Assigned task: Copy everything in the data below exactly except the pictures.

Recorded information:
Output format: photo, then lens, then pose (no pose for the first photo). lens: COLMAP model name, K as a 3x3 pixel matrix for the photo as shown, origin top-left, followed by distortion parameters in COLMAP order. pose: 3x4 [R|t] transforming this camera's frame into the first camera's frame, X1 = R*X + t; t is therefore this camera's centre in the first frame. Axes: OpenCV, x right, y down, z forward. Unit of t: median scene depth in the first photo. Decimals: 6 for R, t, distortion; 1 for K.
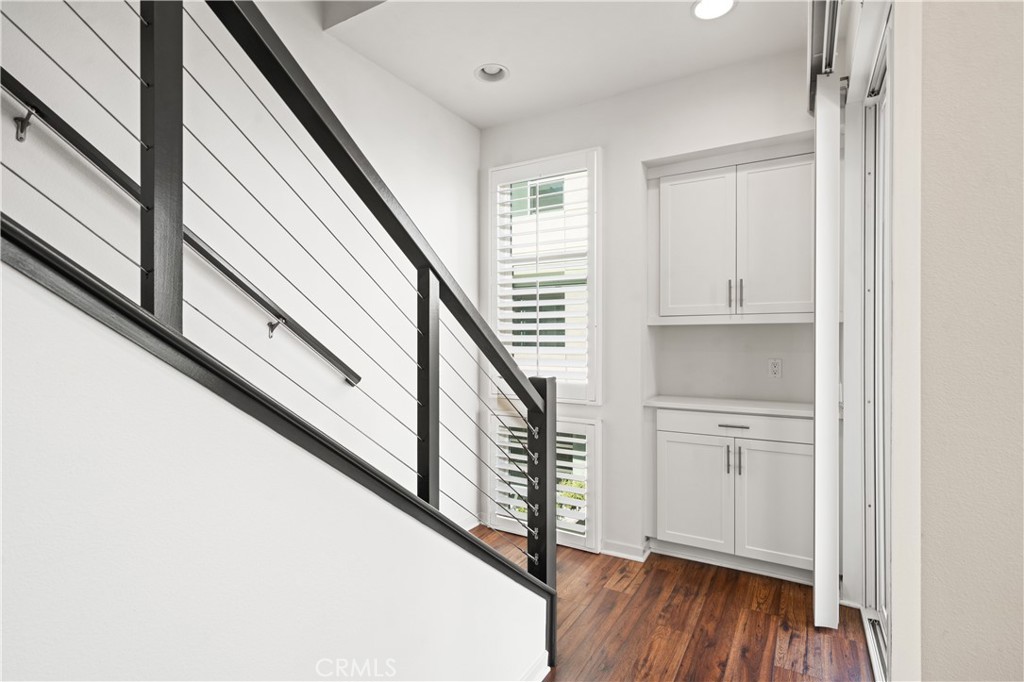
lens RADIAL K [[498.8, 0, 511.4], [0, 498.8, 341.3], [0, 0, 1]] dist [0.014796, 0.000091]
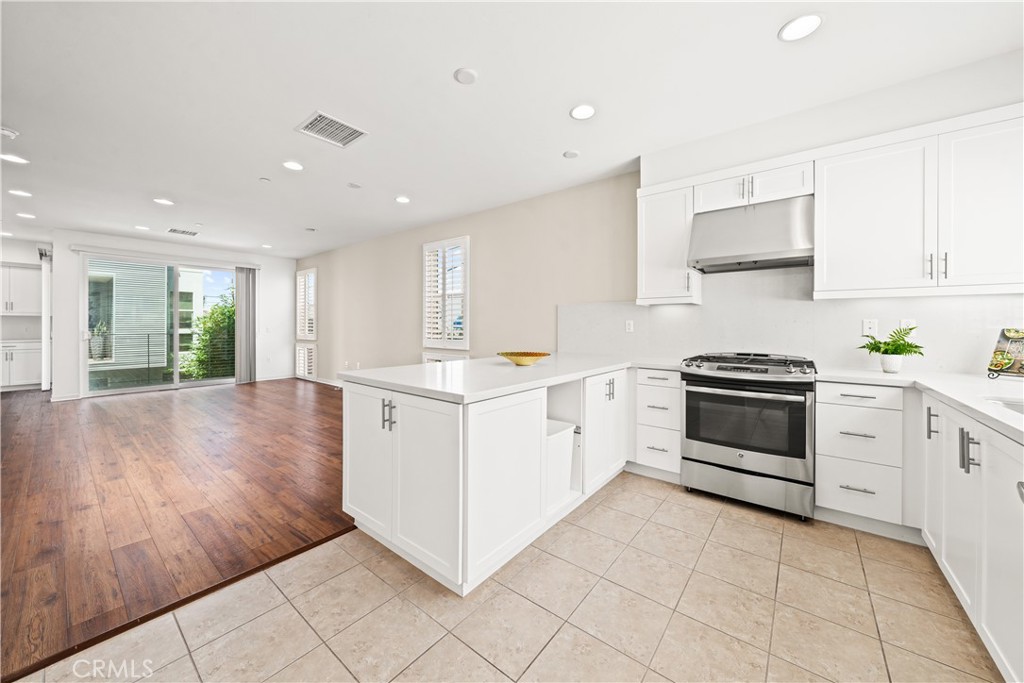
lens RADIAL K [[367.6, 0, 513.5], [0, 367.6, 325.1], [0, 0, 1]] dist [-0.005529, -0.000056]
pose [[0.139490, -0.000809, 0.990223, -1.929844], [0.003513, 0.999994, 0.000322, 0.049011], [-0.990217, 0.003434, 0.139492, -3.464597]]
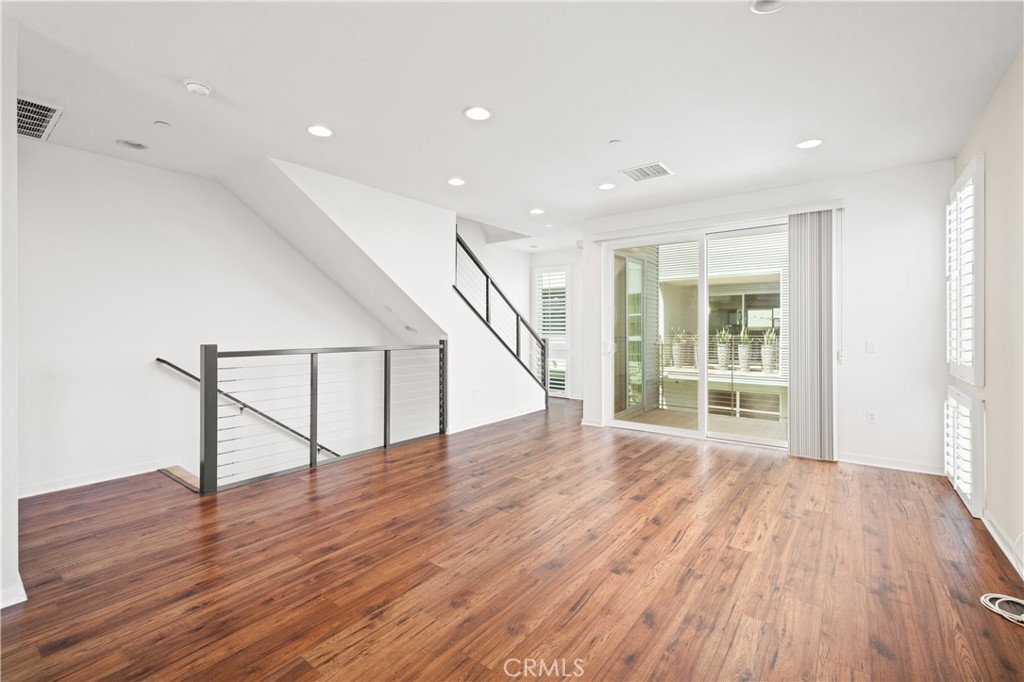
lens RADIAL K [[444.2, 0, 513.9], [0, 444.2, 325.6], [0, 0, 1]] dist [0.000937, 0.000254]
pose [[0.993259, -0.001984, -0.115898, 0.226543], [0.000697, 0.999938, -0.011142, 0.015057], [0.115913, 0.010986, 0.993199, -2.509317]]
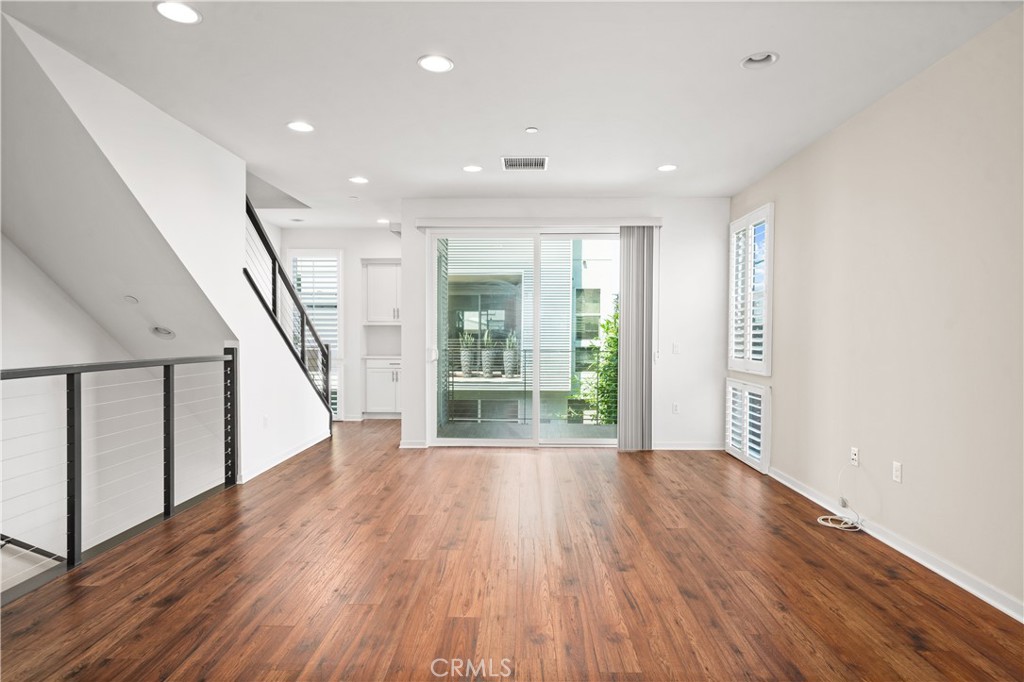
lens RADIAL K [[558.6, 0, 512.0], [0, 558.6, 341.0], [0, 0, 1]] dist [0.003198, 0.001327]
pose [[0.873327, -0.006110, 0.487095, -0.599433], [-0.000506, 0.999909, 0.013449, 0.011456], [-0.487133, -0.011992, 0.873245, -2.475919]]
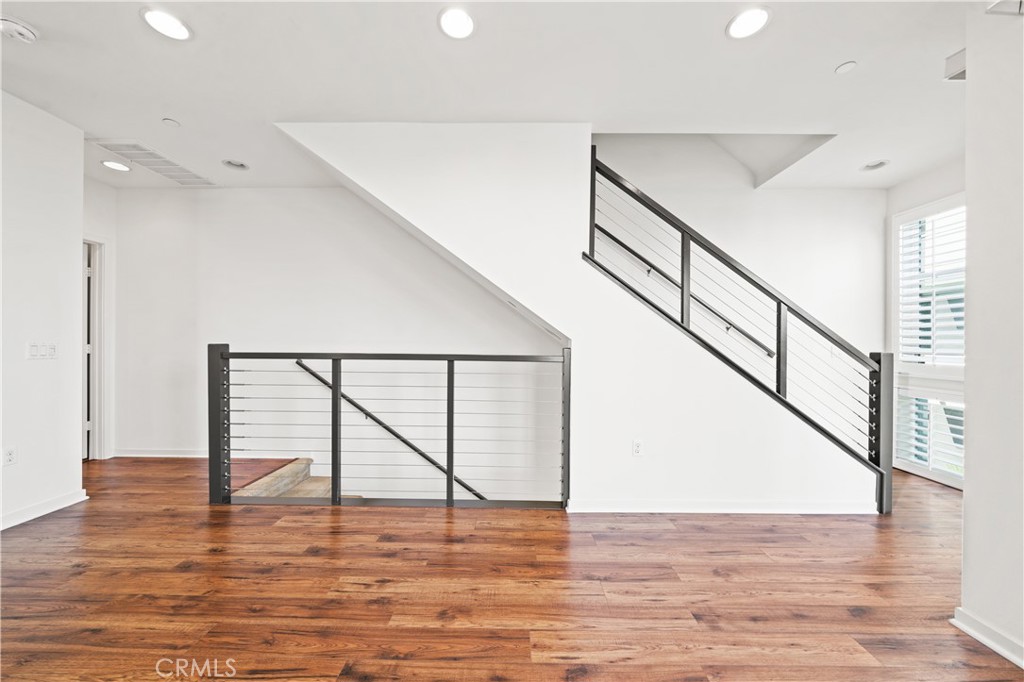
lens RADIAL K [[367.4, 0, 516.3], [0, 367.4, 338.0], [0, 0, 1]] dist [-0.002340, -0.000095]
pose [[0.497536, -0.008816, -0.867399, 0.538484], [-0.010479, 0.999814, -0.016173, 0.055013], [0.867380, 0.017136, 0.497351, -0.746172]]
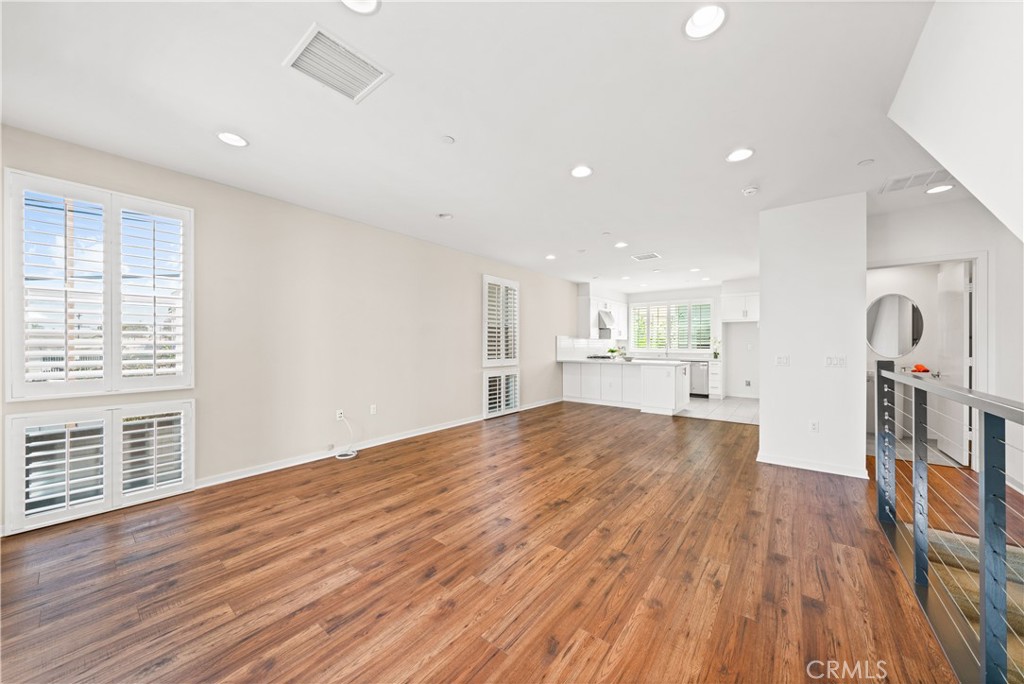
lens RADIAL K [[358.6, 0, 510.2], [0, 358.6, 334.9], [0, 0, 1]] dist [-0.005786, 0.000084]
pose [[-0.988926, 0.003134, 0.148378, 0.010058], [0.000226, 0.999808, -0.019612, 0.000467], [-0.148411, -0.019361, -0.988736, 0.416293]]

Exercise response:
Output format: photo, then lens, then pose (no pose for the first photo). lens: COLMAP model name, K as a 3x3 pixel matrix for the photo as shown, origin top-left, followed by distortion parameters in COLMAP order. pose: 3x4 [R|t] transforming this camera's frame into the first camera's frame, X1 = R*X + t; t is therefore this camera's centre in the first frame. Axes: OpenCV, x right, y down, z forward. Unit of t: median scene depth in the first photo. Decimals: 6 for R, t, distortion; 1 for K.
lens RADIAL K [[498.8, 0, 511.4], [0, 498.8, 341.3], [0, 0, 1]] dist [0.014796, 0.000091]
lens RADIAL K [[367.6, 0, 513.5], [0, 367.6, 325.1], [0, 0, 1]] dist [-0.005529, -0.000056]
pose [[0.139490, -0.000809, 0.990223, -1.929844], [0.003513, 0.999994, 0.000322, 0.049011], [-0.990217, 0.003434, 0.139492, -3.464597]]
lens RADIAL K [[444.2, 0, 513.9], [0, 444.2, 325.6], [0, 0, 1]] dist [0.000937, 0.000254]
pose [[0.993259, -0.001984, -0.115898, 0.226543], [0.000697, 0.999938, -0.011142, 0.015057], [0.115913, 0.010986, 0.993199, -2.509317]]
lens RADIAL K [[558.6, 0, 512.0], [0, 558.6, 341.0], [0, 0, 1]] dist [0.003198, 0.001327]
pose [[0.873327, -0.006110, 0.487095, -0.599433], [-0.000506, 0.999909, 0.013449, 0.011456], [-0.487133, -0.011992, 0.873245, -2.475919]]
lens RADIAL K [[367.4, 0, 516.3], [0, 367.4, 338.0], [0, 0, 1]] dist [-0.002340, -0.000095]
pose [[0.497536, -0.008816, -0.867399, 0.538484], [-0.010479, 0.999814, -0.016173, 0.055013], [0.867380, 0.017136, 0.497351, -0.746172]]
lens RADIAL K [[358.6, 0, 510.2], [0, 358.6, 334.9], [0, 0, 1]] dist [-0.005786, 0.000084]
pose [[-0.988926, 0.003134, 0.148378, 0.010058], [0.000226, 0.999808, -0.019612, 0.000467], [-0.148411, -0.019361, -0.988736, 0.416293]]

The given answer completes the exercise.